From the forum thread on pressure and density below, write out the part starting with "Welcome to PF" and going on through "parentheses is 1/area.", switching every "parentheses" to "brackets".

§ SUPPLIED PASSAGE:
** Start **

Waves & Sound: Combine Pressure & Density to Produce Dimensions of Speed

[sammmy]

Homework Statement

Two important quantities associated with air are the pressure and density. How can the pressure and density be combined to produce dimensions of speed? Look up the pressure and density of air at sea level and use your equation to estimate the speed of sound. Is your answer reasonable?

Homework Equations

pressure (P)= force/area
area of sphere= 4$$\Pi$$d$$^{2}$$
density (p)= mass/volume

The Attempt at a Solution

somehow I'm assuming you're supposed to use the equation for the speed of a wave that includes force, which is V=$$\sqrt{T/\mu}$$
but T=tension of the string. Since sound is not a wave on a string.. i am thoroughly confused.

 

[cepheid]

Welcome to PF sammmy!

I think the first thing would be to write out the fundamental dimensions of each quantity:

I'll use [L] to mean "length", [M] for mass, and [T] for time:

$$[P] = \frac{[F]}{[A]} = \left([M] \cdot \frac{[L]}{[T]^2}\right)\left(\frac{1}{[L]^2}\right)$$

in the last part on the right hand side, the quantity in the first set of parentheses is force (mass*acceleration), and the quantity in the second set of parentheses is 1/area.

So, pressure reduces to dimensions of:

$$[P] = \frac{[M]}{[L][T]^2}$$

similarly for density:

$$[\rho] = \frac{[M]}{[V]} = \frac{[M]}{[L]^3}$$

Now, does anything jump out at you? Hint: you want to get rid of [M] entirely.

 

[sammmy]

Well, since dimensions of speed are meters/second- It seems as if the density equation would need to be flipped to 1/$$\rho$$ which is equal to L$$^{3}$$/M so the masses cancel out

but I'm not sure how you can equate pressure and density.. ?

** End **

§ GIVEN MATERIAL:
** Start **

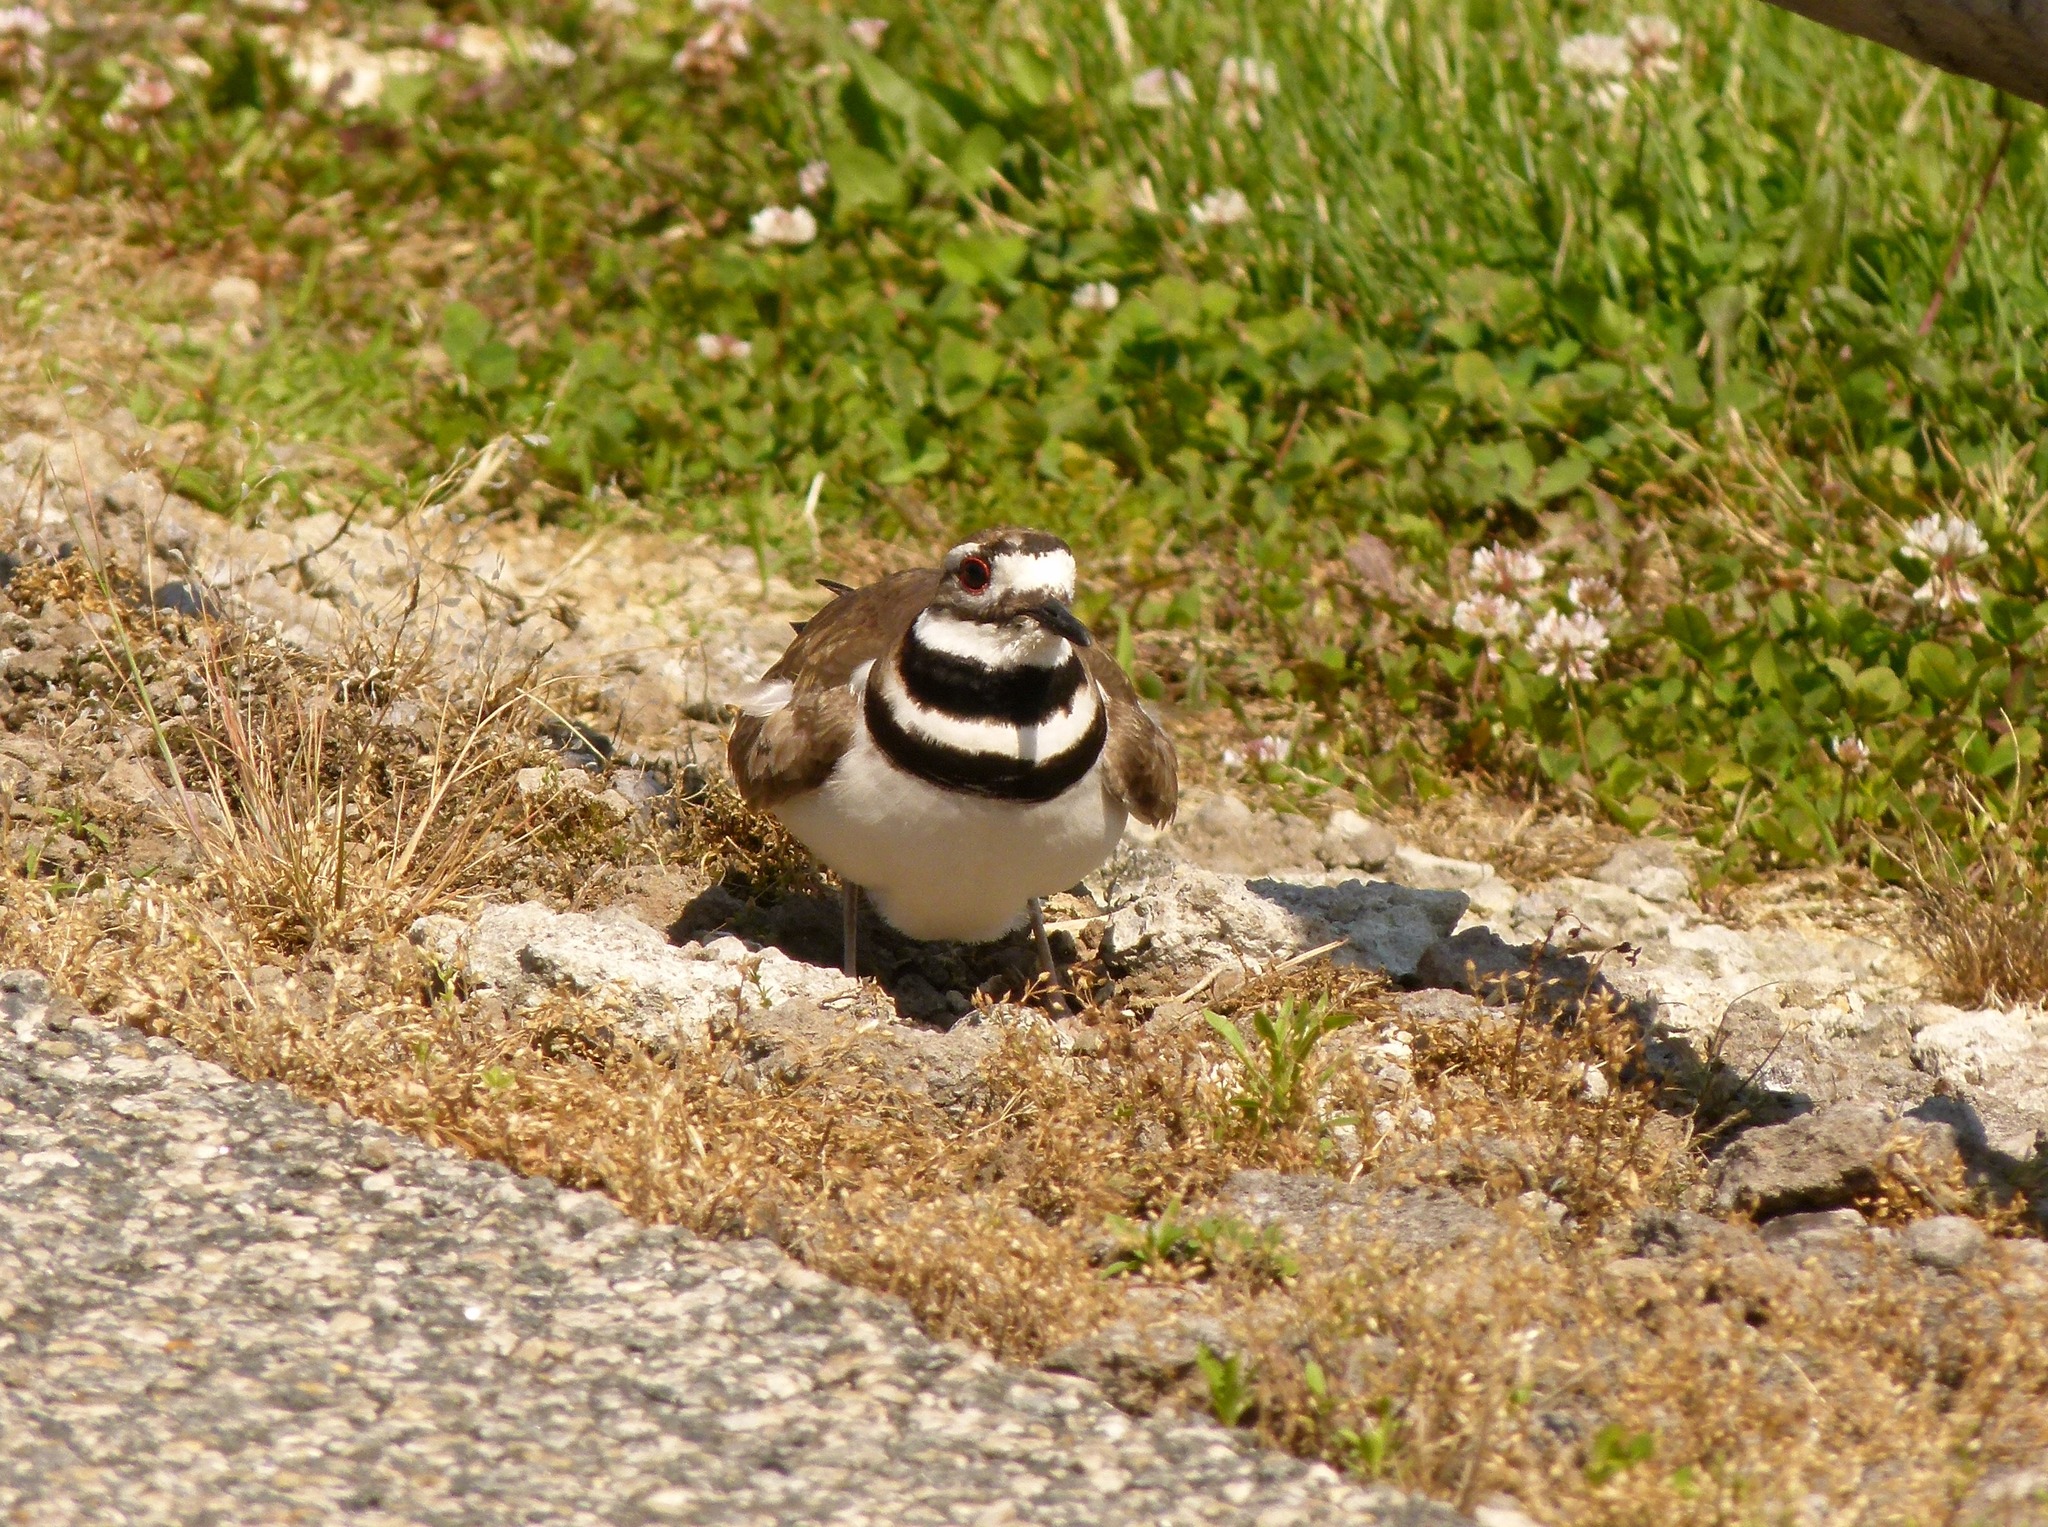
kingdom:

** End **

§ SOLUTION FOR THIS TASK:
Welcome to PF sammmy!

I think the first thing would be to write out the fundamental dimensions of each quantity:

I'll use [L] to mean "length", [M] for mass, and [T] for time:

$$[P] = \frac{[F]}{[A]} = \left([M] \cdot \frac{[L]}{[T]^2}\right)\left(\frac{1}{[L]^2}\right)$$

in the last part on the right hand side, the quantity in the first set of brackets is force (mass*acceleration), and the quantity in the second set of brackets is 1/area.